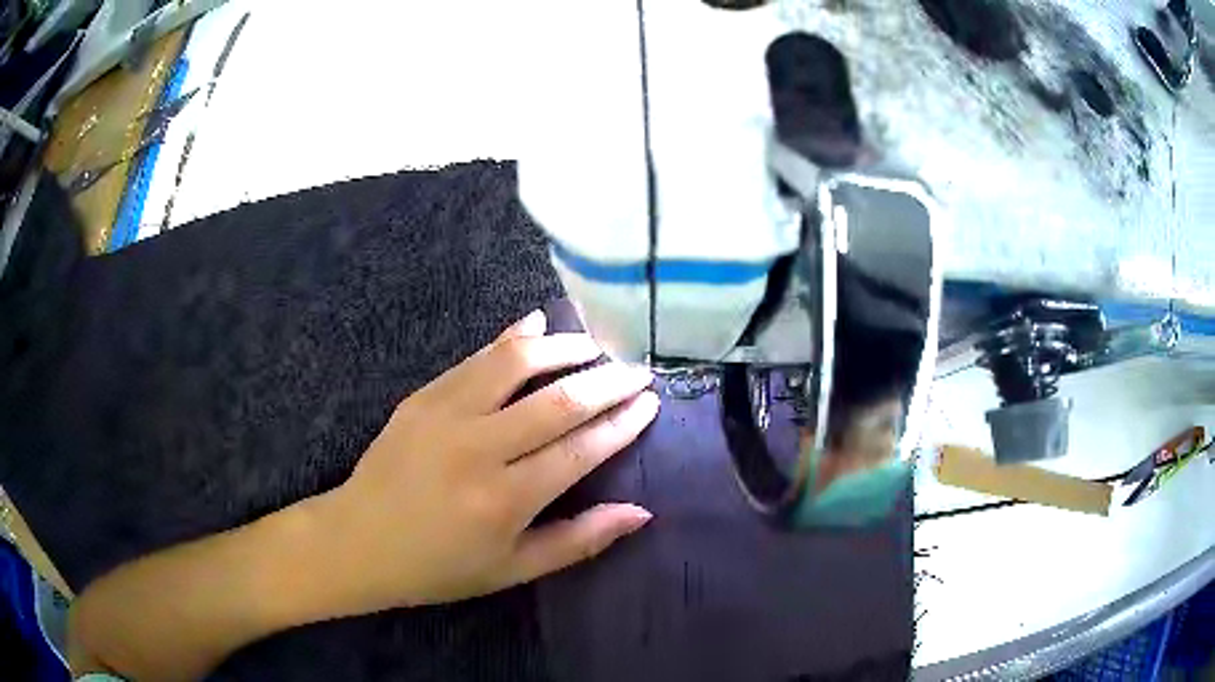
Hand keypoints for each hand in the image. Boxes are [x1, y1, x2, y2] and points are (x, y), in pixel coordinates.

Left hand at [309, 308, 659, 613]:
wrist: (358, 541)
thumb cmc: (438, 567)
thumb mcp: (512, 570)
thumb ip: (578, 541)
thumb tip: (641, 512)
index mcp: (505, 500)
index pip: (581, 449)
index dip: (622, 423)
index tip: (651, 402)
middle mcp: (479, 449)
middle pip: (559, 401)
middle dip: (608, 381)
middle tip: (638, 370)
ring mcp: (445, 414)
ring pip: (517, 363)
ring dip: (564, 347)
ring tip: (594, 346)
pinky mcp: (423, 396)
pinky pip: (476, 357)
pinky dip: (511, 337)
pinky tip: (536, 324)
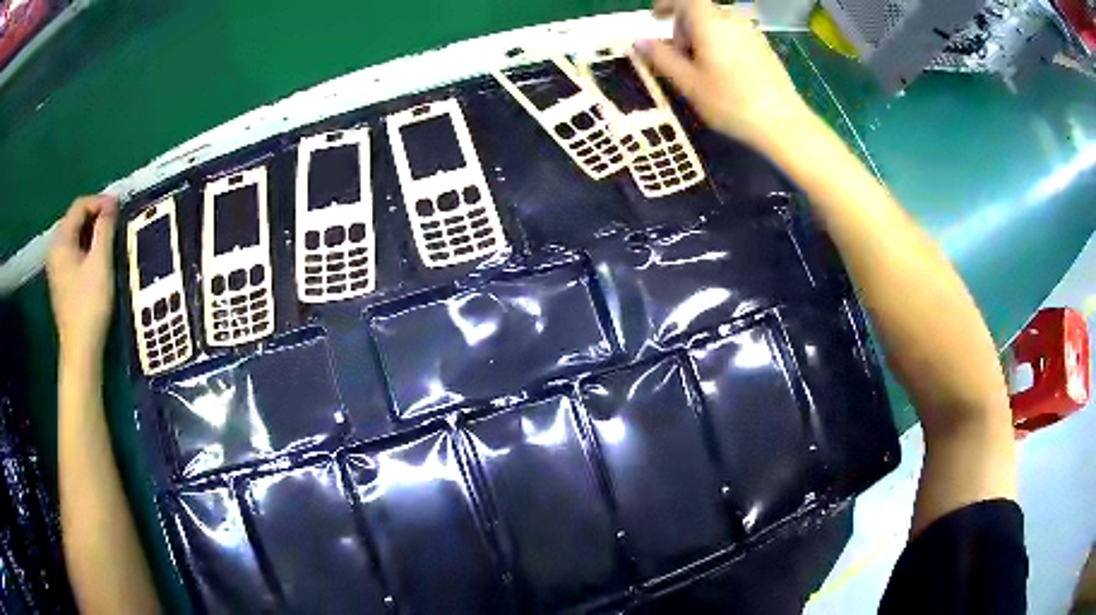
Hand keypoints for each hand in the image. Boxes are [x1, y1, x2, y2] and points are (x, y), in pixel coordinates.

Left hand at [47, 195, 118, 363]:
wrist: (80, 351)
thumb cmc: (89, 304)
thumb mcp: (100, 261)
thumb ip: (105, 228)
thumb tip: (111, 204)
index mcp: (61, 240)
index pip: (80, 205)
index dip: (100, 202)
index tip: (119, 209)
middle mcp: (54, 249)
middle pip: (75, 219)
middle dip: (96, 216)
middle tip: (115, 223)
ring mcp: (56, 267)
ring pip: (75, 236)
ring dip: (92, 233)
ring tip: (109, 239)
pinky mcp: (61, 282)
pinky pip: (73, 252)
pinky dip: (86, 247)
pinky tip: (97, 258)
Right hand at [637, 0, 812, 150]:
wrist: (783, 123)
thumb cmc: (731, 102)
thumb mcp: (688, 82)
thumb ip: (661, 57)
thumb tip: (639, 41)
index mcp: (709, 21)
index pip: (683, 0)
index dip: (665, 5)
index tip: (655, 18)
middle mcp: (732, 18)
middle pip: (700, 11)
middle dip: (684, 27)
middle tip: (679, 56)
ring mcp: (751, 32)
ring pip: (718, 24)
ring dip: (703, 37)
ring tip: (702, 69)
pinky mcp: (764, 46)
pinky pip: (734, 34)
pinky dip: (721, 43)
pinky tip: (724, 73)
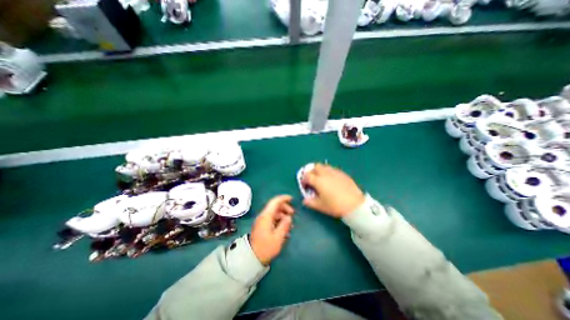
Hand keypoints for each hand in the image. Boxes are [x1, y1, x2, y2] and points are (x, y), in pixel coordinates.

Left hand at [250, 195, 293, 264]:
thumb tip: (289, 217)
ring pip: (274, 212)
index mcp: (266, 216)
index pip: (274, 202)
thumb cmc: (266, 248)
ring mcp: (262, 221)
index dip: (283, 198)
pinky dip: (279, 219)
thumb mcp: (278, 238)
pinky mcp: (262, 225)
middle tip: (293, 214)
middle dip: (285, 207)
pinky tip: (284, 227)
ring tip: (290, 223)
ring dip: (283, 214)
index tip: (292, 199)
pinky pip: (272, 218)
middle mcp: (263, 216)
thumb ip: (284, 225)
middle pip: (275, 206)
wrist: (252, 257)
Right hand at [302, 164, 364, 218]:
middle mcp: (325, 174)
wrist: (355, 205)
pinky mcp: (343, 174)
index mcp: (318, 181)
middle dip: (312, 172)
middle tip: (313, 180)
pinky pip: (333, 169)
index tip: (305, 185)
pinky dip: (329, 173)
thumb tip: (305, 200)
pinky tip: (332, 181)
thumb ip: (310, 202)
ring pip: (325, 166)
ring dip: (321, 171)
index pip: (307, 176)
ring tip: (322, 179)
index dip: (303, 180)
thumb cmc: (335, 206)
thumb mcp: (320, 206)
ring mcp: (335, 172)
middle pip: (316, 167)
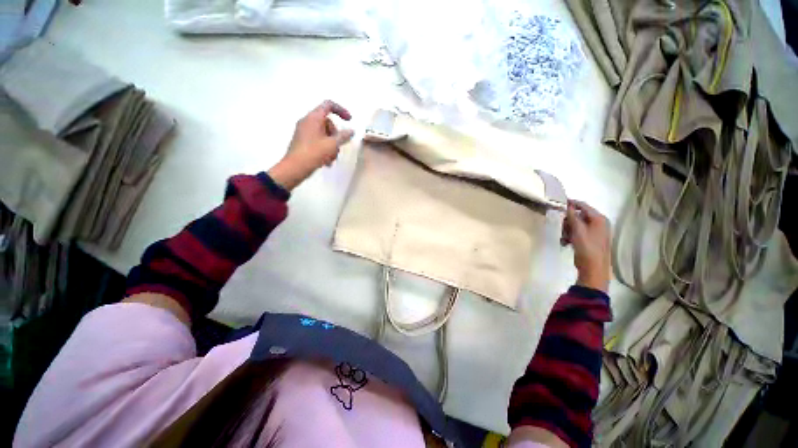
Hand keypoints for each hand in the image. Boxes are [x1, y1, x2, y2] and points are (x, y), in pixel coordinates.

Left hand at [268, 100, 354, 189]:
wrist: (295, 168)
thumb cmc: (314, 153)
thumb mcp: (332, 145)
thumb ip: (343, 136)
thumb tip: (351, 131)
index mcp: (313, 118)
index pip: (328, 105)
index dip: (341, 110)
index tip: (349, 120)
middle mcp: (307, 121)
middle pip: (327, 122)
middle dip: (336, 135)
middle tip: (338, 147)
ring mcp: (304, 132)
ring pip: (324, 134)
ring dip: (332, 145)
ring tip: (332, 158)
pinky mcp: (303, 141)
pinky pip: (318, 140)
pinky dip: (325, 148)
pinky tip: (327, 162)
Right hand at [561, 200, 610, 292]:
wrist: (593, 268)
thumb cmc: (587, 247)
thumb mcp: (578, 230)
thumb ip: (572, 217)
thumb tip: (568, 205)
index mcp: (599, 219)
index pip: (583, 206)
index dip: (571, 203)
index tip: (558, 202)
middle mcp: (599, 223)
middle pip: (579, 216)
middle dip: (568, 221)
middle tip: (561, 227)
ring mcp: (596, 232)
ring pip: (576, 225)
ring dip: (567, 230)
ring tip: (563, 238)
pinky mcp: (591, 240)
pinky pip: (578, 233)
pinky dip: (570, 236)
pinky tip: (565, 242)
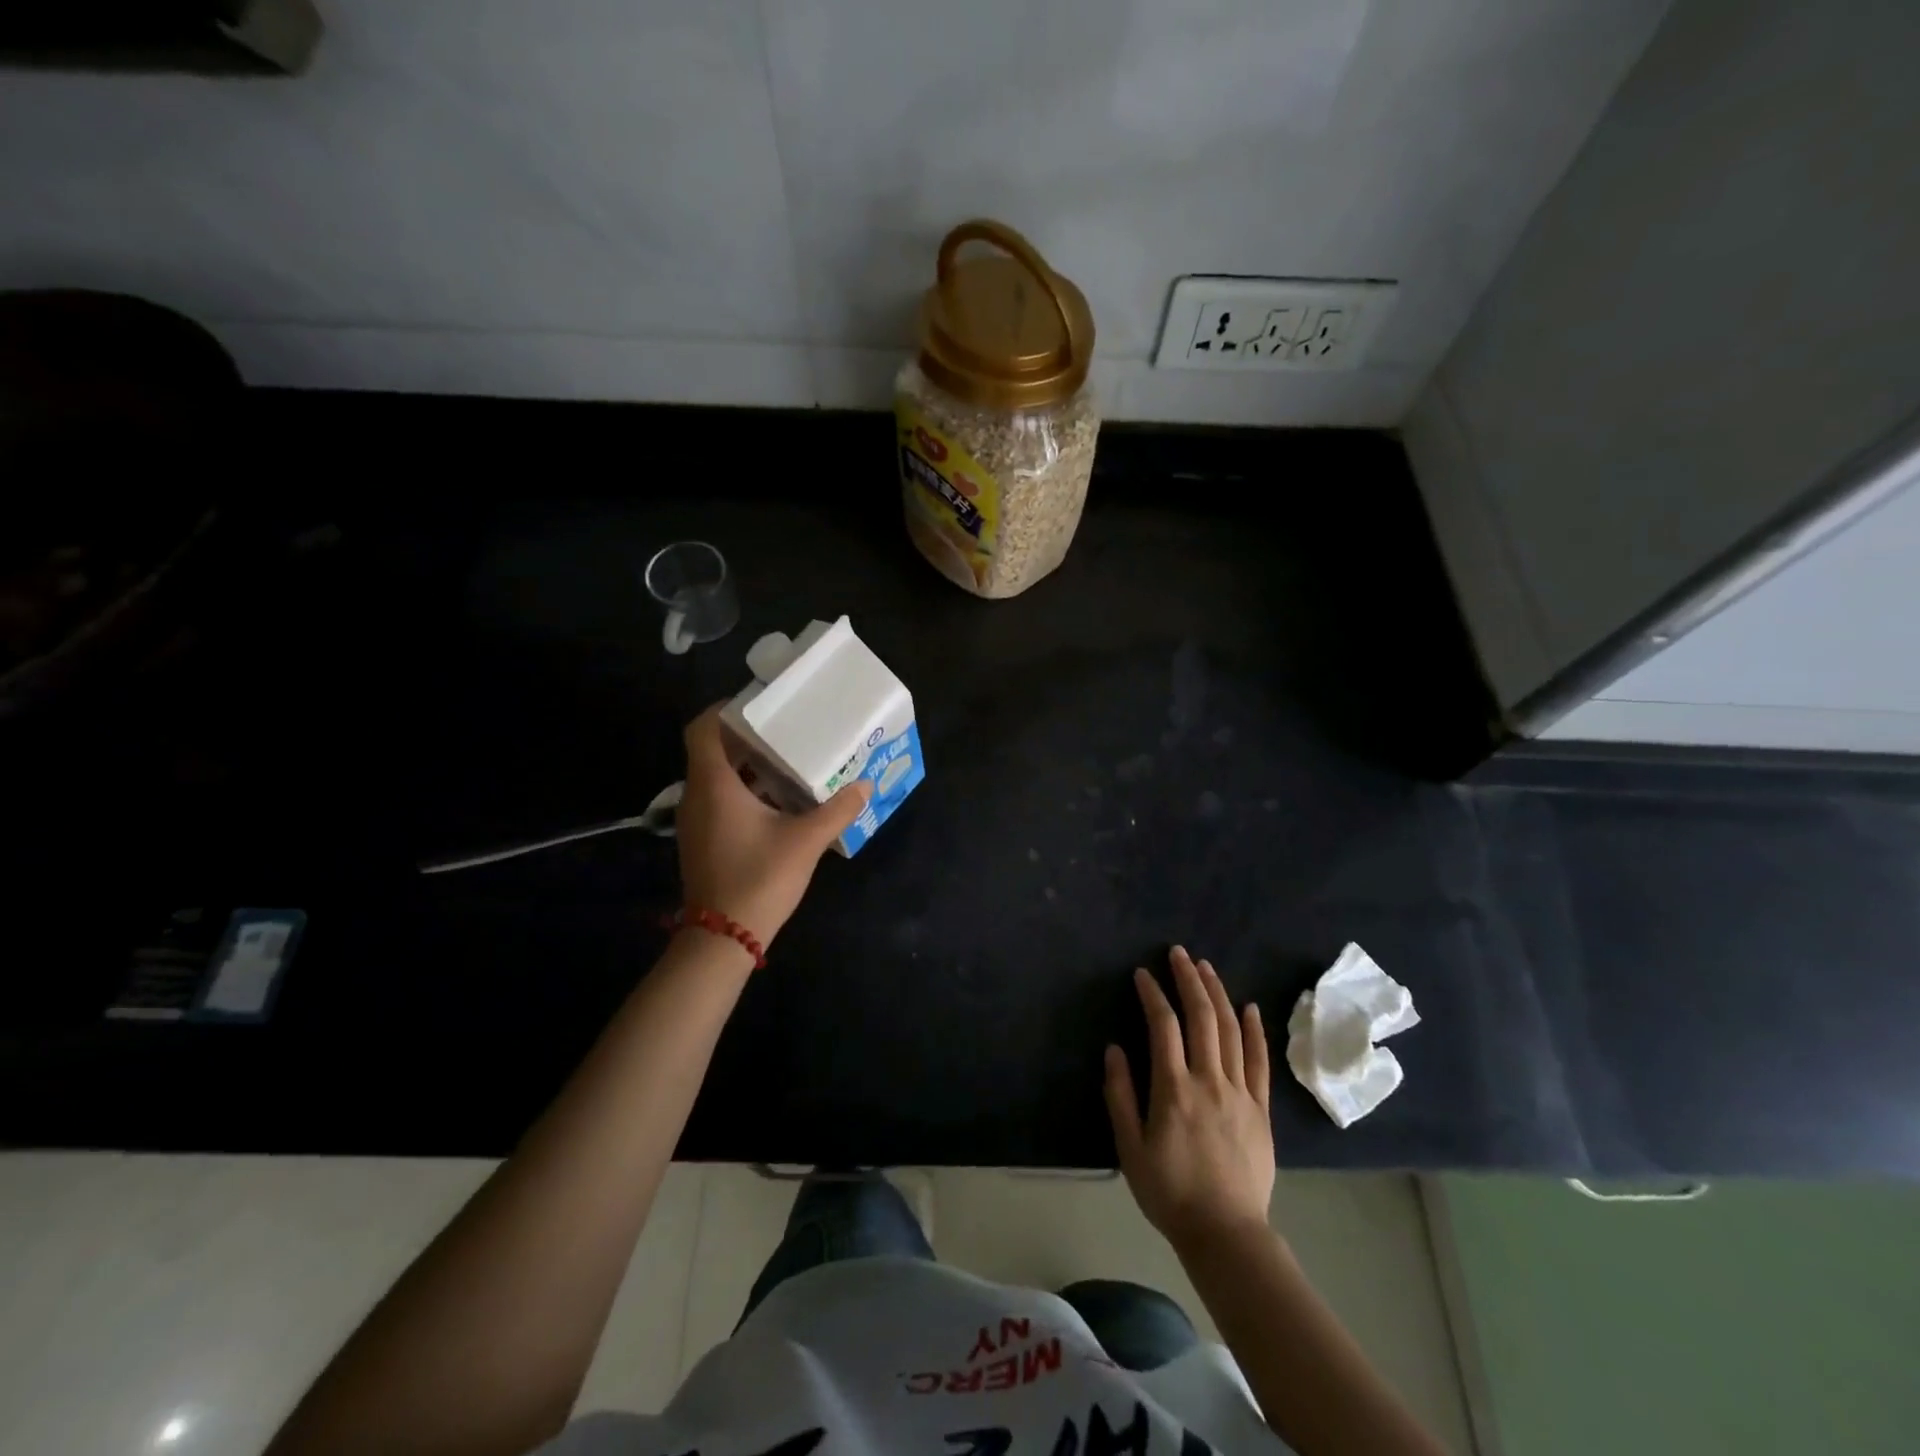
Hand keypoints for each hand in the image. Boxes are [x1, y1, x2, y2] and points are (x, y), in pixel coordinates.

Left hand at [674, 704, 869, 946]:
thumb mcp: (806, 841)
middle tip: (785, 728)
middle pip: (712, 750)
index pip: (702, 729)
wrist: (723, 938)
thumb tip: (866, 784)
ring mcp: (696, 820)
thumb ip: (837, 809)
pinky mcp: (703, 840)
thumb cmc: (759, 879)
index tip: (759, 704)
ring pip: (717, 777)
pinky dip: (744, 790)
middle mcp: (697, 796)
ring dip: (747, 765)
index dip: (724, 710)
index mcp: (714, 785)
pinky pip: (719, 799)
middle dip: (746, 737)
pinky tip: (778, 800)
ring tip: (787, 759)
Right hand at [1105, 946, 1274, 1250]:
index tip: (1142, 974)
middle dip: (1189, 980)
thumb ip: (1120, 1096)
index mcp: (1174, 1090)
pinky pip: (1260, 1061)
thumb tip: (1114, 1049)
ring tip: (1206, 967)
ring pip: (1231, 1030)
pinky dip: (1255, 1030)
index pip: (1163, 1026)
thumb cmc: (1170, 1192)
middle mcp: (1209, 1081)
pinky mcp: (1261, 1108)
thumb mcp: (1130, 1148)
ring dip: (1218, 994)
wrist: (1226, 1234)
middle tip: (1178, 953)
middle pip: (1202, 1017)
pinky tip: (1250, 1007)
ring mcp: (1240, 1093)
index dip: (1153, 994)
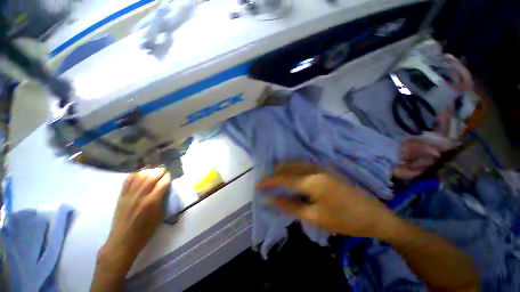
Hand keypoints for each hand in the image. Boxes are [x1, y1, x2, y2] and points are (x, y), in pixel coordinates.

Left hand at [99, 168, 170, 269]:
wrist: (123, 241)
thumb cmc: (145, 232)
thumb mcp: (160, 217)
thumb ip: (163, 201)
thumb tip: (166, 189)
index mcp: (152, 202)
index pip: (163, 183)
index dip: (168, 178)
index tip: (171, 176)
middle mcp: (140, 196)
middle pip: (151, 177)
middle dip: (160, 171)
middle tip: (165, 171)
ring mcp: (129, 195)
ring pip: (140, 176)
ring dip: (149, 171)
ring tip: (154, 170)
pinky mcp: (121, 196)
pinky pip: (127, 181)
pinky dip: (135, 174)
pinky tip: (141, 173)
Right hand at [257, 162, 401, 239]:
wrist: (374, 216)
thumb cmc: (345, 220)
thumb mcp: (315, 217)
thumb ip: (291, 206)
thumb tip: (272, 200)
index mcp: (312, 181)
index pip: (284, 179)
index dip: (269, 182)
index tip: (257, 186)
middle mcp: (314, 169)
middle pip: (288, 167)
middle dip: (274, 173)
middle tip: (264, 181)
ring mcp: (321, 167)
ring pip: (295, 163)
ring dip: (283, 168)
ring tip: (274, 176)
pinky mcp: (325, 169)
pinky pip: (303, 164)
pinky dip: (292, 167)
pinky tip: (290, 173)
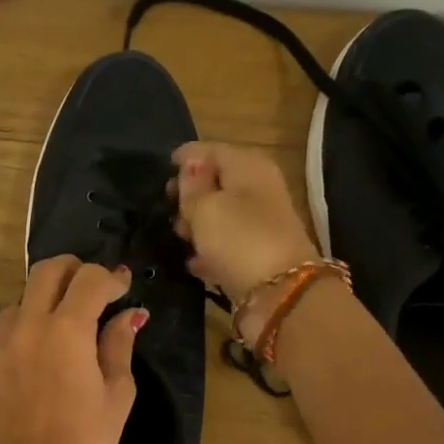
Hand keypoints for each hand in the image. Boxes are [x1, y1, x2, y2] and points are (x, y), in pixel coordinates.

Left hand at [0, 257, 144, 443]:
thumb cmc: (89, 438)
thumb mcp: (118, 391)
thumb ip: (120, 343)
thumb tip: (130, 314)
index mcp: (67, 329)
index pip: (89, 279)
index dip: (110, 277)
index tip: (122, 287)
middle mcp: (26, 327)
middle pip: (45, 272)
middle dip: (71, 269)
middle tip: (88, 285)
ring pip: (17, 305)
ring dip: (39, 307)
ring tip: (56, 330)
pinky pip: (0, 343)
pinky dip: (19, 344)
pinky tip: (31, 370)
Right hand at [171, 142, 319, 333]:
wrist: (282, 294)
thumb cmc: (238, 240)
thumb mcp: (205, 208)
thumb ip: (191, 186)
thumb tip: (190, 165)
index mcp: (248, 165)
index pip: (210, 150)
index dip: (184, 159)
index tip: (161, 172)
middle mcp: (258, 188)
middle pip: (217, 182)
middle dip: (190, 194)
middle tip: (168, 210)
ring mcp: (260, 223)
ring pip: (220, 214)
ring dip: (198, 224)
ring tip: (179, 238)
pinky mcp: (257, 253)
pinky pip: (227, 244)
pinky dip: (210, 250)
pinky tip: (194, 262)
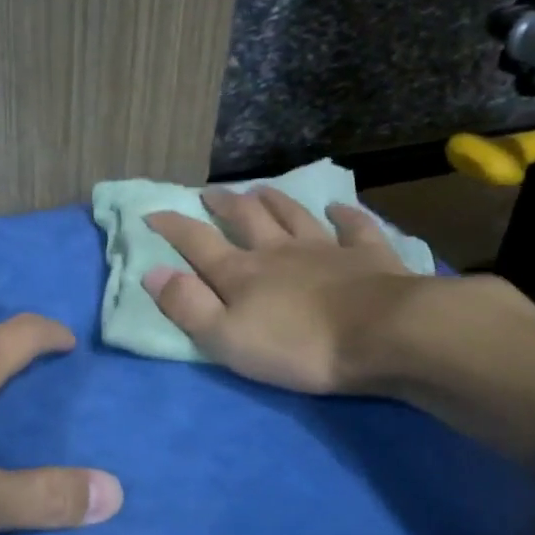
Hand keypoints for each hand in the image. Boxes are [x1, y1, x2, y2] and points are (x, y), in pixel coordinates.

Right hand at [144, 185, 534, 396]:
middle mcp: (278, 251)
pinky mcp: (368, 255)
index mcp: (242, 273)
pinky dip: (344, 214)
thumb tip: (152, 272)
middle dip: (223, 204)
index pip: (197, 243)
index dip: (173, 226)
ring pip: (292, 214)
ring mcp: (325, 248)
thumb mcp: (227, 337)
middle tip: (209, 192)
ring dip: (273, 200)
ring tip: (259, 188)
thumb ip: (188, 305)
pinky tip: (338, 207)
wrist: (382, 335)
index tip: (152, 212)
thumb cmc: (298, 345)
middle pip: (246, 218)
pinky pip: (353, 226)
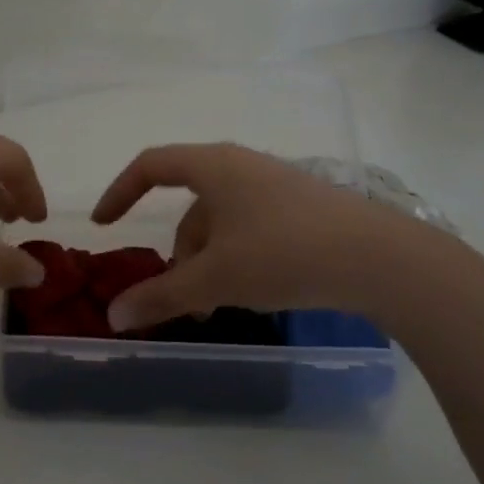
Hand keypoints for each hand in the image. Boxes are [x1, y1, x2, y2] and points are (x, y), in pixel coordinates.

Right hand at [91, 142, 455, 331]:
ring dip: (208, 263)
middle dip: (177, 254)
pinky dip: (237, 259)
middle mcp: (244, 167)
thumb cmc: (283, 254)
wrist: (380, 259)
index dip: (120, 192)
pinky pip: (252, 229)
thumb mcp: (214, 279)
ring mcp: (278, 187)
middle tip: (179, 298)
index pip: (151, 166)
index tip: (104, 225)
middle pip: (190, 205)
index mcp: (215, 167)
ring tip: (216, 307)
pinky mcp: (305, 209)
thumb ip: (160, 296)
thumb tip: (113, 316)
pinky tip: (253, 293)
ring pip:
------------------------------------
From the entries above, copy every line containing the word "Left".

Left hand at [309, 308, 659, 613]:
Left hand at [47, 195, 118, 363]:
Left hand at [250, 195, 293, 264]:
Left hand at [268, 100, 354, 189]:
Left hand at [674, 704, 869, 946]:
Left hand at [99, 168, 170, 269]:
Left hand at [0, 257, 144, 443]:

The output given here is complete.